> [REQUIREMENT]
Copy the part of the entries that begins with the line containing "You wake up" and ends with the line containing "## Next Steps", both lines included, keeping every line identical to the original.

----- EXERCISE MATERIAL -----

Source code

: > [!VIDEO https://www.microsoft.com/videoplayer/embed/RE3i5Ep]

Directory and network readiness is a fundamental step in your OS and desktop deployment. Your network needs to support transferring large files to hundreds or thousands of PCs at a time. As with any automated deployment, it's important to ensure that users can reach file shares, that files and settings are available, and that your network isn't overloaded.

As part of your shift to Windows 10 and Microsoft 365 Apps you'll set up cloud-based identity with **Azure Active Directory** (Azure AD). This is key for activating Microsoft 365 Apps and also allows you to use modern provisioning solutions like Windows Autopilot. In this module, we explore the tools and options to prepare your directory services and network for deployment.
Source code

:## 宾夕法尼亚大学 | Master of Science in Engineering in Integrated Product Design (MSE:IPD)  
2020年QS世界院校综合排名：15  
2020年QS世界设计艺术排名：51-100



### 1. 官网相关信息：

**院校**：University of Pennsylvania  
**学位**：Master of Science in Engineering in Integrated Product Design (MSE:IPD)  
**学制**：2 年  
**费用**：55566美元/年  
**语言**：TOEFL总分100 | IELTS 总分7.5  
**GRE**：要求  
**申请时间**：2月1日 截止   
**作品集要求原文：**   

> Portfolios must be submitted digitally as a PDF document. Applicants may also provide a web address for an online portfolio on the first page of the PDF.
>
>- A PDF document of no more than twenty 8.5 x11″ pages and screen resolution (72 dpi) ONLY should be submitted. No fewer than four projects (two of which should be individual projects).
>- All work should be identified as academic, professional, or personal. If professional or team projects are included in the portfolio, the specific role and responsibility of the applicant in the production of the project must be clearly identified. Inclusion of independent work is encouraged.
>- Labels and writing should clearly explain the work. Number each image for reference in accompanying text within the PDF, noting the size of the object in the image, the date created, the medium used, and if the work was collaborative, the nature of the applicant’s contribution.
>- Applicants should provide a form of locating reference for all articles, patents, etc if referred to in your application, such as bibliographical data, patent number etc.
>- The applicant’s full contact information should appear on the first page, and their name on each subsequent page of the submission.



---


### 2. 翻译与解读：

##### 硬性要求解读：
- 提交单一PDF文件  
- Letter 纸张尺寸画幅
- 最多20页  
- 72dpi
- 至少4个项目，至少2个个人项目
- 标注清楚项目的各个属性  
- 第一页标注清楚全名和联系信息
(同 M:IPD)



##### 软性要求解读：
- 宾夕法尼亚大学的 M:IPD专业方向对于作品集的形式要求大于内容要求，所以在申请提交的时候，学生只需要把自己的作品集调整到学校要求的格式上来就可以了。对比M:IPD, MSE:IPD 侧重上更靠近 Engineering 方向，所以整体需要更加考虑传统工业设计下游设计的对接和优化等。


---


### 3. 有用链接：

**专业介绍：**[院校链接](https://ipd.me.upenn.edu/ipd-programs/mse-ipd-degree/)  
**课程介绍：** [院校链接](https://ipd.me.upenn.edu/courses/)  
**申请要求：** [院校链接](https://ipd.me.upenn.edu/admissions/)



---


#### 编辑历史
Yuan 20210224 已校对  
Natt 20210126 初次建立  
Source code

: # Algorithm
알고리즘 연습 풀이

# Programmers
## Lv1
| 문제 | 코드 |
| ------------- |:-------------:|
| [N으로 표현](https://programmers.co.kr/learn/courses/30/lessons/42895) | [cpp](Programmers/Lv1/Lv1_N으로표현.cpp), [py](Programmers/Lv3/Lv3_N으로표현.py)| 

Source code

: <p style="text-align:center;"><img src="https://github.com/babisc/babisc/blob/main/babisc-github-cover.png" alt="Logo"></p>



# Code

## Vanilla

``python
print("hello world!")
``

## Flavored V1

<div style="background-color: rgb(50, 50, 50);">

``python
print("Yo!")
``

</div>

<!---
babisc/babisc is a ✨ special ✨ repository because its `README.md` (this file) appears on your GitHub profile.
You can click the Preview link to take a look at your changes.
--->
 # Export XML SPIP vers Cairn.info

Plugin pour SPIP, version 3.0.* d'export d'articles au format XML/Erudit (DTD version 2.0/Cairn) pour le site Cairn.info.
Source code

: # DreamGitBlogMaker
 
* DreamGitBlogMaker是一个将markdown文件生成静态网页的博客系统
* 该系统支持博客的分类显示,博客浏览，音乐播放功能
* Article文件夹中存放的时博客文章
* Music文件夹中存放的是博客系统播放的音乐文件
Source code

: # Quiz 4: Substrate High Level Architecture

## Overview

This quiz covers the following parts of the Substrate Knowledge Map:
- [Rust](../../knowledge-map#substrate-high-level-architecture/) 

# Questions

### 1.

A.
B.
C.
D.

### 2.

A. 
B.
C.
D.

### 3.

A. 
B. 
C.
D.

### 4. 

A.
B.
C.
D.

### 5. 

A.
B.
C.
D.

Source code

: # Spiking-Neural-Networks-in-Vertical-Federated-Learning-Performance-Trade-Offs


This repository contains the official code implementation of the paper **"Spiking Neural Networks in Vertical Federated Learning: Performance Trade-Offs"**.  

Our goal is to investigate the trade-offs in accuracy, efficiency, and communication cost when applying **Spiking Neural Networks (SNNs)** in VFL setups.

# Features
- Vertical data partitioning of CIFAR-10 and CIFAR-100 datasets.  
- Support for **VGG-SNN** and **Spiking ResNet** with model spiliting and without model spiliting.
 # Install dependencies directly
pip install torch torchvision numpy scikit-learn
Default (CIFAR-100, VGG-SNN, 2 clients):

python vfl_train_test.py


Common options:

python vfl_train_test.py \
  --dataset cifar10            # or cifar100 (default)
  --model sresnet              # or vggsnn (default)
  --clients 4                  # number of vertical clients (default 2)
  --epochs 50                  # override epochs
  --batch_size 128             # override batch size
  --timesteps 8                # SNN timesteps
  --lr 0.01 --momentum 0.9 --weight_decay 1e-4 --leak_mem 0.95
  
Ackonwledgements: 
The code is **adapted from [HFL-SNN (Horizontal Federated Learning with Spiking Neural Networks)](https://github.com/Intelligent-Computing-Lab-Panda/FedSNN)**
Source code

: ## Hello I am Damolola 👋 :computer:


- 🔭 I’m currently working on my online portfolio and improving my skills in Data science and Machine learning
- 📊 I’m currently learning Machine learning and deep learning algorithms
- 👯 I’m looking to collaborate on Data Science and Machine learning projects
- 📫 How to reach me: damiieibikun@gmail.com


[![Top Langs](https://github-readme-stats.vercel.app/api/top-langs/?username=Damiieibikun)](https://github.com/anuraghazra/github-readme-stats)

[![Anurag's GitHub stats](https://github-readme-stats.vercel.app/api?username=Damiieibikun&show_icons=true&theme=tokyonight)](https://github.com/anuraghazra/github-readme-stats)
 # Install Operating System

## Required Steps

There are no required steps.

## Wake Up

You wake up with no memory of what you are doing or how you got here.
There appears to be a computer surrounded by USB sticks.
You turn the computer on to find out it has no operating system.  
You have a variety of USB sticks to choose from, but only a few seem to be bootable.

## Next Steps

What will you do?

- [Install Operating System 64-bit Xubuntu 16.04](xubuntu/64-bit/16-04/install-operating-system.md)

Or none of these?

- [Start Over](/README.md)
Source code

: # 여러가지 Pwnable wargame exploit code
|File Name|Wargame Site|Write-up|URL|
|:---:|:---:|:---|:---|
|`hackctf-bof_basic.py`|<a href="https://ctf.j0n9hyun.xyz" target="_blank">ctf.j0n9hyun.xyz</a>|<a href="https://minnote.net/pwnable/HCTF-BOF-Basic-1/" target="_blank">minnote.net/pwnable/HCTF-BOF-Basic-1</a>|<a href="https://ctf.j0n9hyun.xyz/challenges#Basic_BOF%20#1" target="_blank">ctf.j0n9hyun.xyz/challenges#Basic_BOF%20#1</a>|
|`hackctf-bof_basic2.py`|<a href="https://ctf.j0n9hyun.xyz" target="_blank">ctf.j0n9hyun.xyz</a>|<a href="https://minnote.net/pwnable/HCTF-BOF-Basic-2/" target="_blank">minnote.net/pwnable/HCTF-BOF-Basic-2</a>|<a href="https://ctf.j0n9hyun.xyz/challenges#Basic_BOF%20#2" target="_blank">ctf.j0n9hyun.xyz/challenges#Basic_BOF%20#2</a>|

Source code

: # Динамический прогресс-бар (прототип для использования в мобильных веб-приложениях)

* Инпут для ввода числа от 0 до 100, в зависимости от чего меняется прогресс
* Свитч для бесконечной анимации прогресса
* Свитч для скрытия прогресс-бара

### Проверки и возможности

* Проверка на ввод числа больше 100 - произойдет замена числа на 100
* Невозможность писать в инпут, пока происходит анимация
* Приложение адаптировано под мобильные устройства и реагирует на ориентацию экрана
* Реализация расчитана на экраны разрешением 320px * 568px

-----

> [REPLY]
You wake up with no memory of what you are doing or how you got here.
There appears to be a computer surrounded by USB sticks.
You turn the computer on to find out it has no operating system.  
You have a variety of USB sticks to choose from, but only a few seem to be bootable.

## Next Steps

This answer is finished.